И Инна… Эти ребята Бритого… Как ты думаешь?
— Ну о чем речь! — вздохнув, кивнула Инна. — Нужно так нужно. Конечно, мне придется за это пообещать Бритому два дня вести себя как полагается примерной жене.
— Это не очень дорого, — заметила практичная Аглая.
— Да разве Инка имеет представление о том, что такое примерная жена! — фыркнула Мариша. — Так что Бритый заведомо в проигрыше.

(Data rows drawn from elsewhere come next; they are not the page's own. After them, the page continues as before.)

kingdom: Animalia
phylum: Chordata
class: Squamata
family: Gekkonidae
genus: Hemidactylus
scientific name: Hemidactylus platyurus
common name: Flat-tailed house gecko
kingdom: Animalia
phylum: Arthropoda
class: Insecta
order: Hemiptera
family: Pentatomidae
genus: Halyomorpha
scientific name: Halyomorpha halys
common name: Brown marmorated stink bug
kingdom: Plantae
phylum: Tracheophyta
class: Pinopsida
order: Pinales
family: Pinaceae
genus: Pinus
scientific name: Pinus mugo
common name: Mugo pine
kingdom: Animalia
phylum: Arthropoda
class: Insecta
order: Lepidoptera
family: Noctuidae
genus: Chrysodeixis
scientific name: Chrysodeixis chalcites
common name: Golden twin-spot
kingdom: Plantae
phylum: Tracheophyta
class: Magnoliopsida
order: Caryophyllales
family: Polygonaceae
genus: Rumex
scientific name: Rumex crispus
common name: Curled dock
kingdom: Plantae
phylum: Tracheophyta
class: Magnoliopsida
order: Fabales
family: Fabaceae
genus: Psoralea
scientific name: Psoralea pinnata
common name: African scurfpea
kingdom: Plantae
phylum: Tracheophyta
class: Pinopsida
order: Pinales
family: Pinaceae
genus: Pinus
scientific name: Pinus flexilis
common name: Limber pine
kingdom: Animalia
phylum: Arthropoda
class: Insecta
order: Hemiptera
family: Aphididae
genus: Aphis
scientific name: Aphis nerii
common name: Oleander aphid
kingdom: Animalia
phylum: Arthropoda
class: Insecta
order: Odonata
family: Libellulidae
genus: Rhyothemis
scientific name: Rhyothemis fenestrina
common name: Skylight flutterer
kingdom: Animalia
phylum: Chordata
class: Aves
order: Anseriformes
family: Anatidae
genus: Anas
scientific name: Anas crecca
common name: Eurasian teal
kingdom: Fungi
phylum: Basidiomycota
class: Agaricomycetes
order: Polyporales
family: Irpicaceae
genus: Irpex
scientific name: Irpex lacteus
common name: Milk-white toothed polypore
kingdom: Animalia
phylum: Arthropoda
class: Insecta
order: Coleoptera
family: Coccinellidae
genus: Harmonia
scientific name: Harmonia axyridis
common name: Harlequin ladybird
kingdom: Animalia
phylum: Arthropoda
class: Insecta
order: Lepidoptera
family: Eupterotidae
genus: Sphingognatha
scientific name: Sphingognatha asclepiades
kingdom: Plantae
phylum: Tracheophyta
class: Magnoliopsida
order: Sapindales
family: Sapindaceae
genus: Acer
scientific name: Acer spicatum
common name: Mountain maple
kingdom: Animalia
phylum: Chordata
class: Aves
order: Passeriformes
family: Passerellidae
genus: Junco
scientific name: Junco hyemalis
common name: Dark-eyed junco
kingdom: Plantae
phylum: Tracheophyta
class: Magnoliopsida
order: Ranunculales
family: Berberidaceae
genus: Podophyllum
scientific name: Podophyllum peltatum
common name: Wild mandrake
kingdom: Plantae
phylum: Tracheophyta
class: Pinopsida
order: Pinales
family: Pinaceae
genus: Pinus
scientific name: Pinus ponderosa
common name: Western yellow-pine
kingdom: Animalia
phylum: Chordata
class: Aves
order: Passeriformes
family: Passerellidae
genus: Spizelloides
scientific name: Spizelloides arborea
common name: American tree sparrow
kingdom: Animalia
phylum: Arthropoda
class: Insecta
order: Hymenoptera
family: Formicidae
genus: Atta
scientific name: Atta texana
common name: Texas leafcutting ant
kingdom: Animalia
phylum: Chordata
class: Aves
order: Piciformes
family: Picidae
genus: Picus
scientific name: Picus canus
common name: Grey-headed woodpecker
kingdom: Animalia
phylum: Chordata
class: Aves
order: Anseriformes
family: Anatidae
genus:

Инна в ответ притворно захныкала. Через час три подруги стояли возле дверей квартиры Светланы Арнольдовны в сопровождении все тех же крепких молодых людей. Дверь им открыла Наталья Федоровна. Кажется, при виде подруг, явившихся с охраной, она слегка растерялась и побледнела. В равной степени подруги тоже были удивлены, увидев ее в квартире Светланы Арнольдовны.
— А что вы тут делаете? — хотела спросить у соседки Мариша, но тут из недр квартиры донесся голос Шурика:
— Тетя, а где тут могут быть полотенца? Теть Наташ! Я в ванную пойду, а вы мне их туда принесите!
— Тетя, — страшным голосом прошипела Аглая, сверля глазами Наталью Федоровну. — Тетя Наташа!
Вот оно что! Так вот кто Шурику насплетничал, что Ленка погибла и можно прилетать за своим наследством!
Наталья Федоровна затравленно огляделась по сторонам. Бежать было не куда. — 'И как только она это поняла, ее лицо приняло выражение крысы, загнанной в угол и готовой дорого продать свою жизнь.